***** The data
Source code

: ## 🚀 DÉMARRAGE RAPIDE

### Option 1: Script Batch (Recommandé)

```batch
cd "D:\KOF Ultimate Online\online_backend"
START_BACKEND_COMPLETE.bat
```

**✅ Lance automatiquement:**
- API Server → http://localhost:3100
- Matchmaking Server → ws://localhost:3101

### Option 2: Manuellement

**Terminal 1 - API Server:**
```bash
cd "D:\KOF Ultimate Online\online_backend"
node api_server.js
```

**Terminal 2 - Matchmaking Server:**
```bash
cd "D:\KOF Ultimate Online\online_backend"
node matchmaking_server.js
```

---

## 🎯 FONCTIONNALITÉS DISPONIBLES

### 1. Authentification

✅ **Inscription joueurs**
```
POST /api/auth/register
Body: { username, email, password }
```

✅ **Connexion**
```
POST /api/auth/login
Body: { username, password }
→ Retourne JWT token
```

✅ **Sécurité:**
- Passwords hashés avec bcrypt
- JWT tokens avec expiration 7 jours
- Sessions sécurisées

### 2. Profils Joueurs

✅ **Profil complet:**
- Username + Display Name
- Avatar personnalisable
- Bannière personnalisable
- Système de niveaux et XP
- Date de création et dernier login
**********
▶ [Exercise description] Every line above with the string "login" in it needs to be copied.

▶ [Task solution]
POST /api/auth/login
- Date de création et dernier login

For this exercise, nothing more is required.